How is a Condominium defined by Thai law?

According to the Condominium Act B.E. 2522 (A.D. 1979), a condominium is defined as a building that can have its separate portions sold to individuals or groups for personal property ownership.


What classes of foreigners may purchase condominiums in Thailand?

Foreign investors as well as other foreigners may own condominiums in the Kingdom of Thailand under certain circumstances.


What types of Condominiums are available for foreigners to purchase?

Certain condominium buildings allow for foreigners to purchase condos in free hold (fee simple). The condominium buildings are located in specified metropolitan areas and may have limits on the amount of units available for sale to foreigners.


What are the requirements for a foreign individual or organization to purchase a condominium in Thailand?

In order to purchase a condominium certain requirements must be met, for example: 1: A foreigner has permanent residence in Thailand in accordance with Thai Immigration Law, or 2: A foreigner is allowed into or resides in Thailand in accordance with Thai Investment Promotion Law, or 3: A foreigner or foreign legal entity who brings foreign currency into Thailand, or brings in Baht currency from the account of a person residing abroad, or uses foreign currency from their deposit account. This requirement is normally met by the presentation of a Tor Tor 3 form which is provided by the bank receiving an incoming remittance from abroad.

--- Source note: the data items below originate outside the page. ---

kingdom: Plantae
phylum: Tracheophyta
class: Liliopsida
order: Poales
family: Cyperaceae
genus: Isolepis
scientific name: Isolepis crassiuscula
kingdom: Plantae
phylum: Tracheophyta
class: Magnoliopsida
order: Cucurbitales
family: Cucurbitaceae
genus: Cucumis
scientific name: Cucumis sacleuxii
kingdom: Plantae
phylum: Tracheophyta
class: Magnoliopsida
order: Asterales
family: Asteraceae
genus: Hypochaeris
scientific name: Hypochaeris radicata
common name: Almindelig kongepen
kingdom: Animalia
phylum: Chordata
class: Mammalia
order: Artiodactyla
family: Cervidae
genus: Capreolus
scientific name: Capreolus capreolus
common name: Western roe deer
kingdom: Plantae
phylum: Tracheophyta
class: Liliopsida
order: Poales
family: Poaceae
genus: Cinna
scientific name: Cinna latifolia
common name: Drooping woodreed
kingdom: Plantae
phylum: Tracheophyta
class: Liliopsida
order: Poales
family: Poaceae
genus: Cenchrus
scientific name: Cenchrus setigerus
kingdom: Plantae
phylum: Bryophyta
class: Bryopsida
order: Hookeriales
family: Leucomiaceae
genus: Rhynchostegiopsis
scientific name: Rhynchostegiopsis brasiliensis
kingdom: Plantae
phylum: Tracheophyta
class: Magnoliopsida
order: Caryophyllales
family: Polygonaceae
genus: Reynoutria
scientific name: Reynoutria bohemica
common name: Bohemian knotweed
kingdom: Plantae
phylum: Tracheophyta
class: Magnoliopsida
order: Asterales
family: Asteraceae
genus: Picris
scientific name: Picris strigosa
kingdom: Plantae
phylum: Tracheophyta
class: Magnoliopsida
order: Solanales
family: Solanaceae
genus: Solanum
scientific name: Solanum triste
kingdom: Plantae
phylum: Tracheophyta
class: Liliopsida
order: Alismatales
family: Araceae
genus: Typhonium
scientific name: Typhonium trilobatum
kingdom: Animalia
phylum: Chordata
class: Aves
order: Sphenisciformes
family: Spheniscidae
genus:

What is a Tor Tor Sam (3)?

A Tor Tor Sam (3) is an official bank document issued by the receiving bank upon the receipt of foreign currency into your bank account in Thailand. You must request a Tor Tor Sam from your bank when you are remitting funds to Thailand for the purpose of purchasing a condominium, and the Tor Tor Sam must specify that the remittance be solely for the purpose of purchasing a property - Code 5.22


Are there any restrictions to this ownership?

In many areas of Thailand a foreigner or foreign legal entity can acquire up to, but not exceeding, 49% of the total floor area of the combined condominium units. However, more that 49% of ownership may be allowable in certain condominium buildings in Greater Bangkok and various other municipalities and districts according to Ministerial Regulations.


What is the most typical way for a foreigner to purchase a condominium in Thailand?

Most Foreigners purchase a condominium by showing evidence of an incoming remittance of foreign currency into their bank account from abroad as demonstrated by a valid Tor Tor 3 form from a Thai Bank.


Can ownership of a condominium be inherited by a foreigner?

Property ownership of a condominium can be inherited if the heir to ownership meets one of the original criteria for foreign ownership. Otherwise the condominium must be sold within one year of inheritance.


Are condominium long-term leases available?

Yes. Condominiums may be leased to foreigners for periods of up to 30 years and may have options to renew. Leases of greater than 3 years are required to be registered with the Land Department.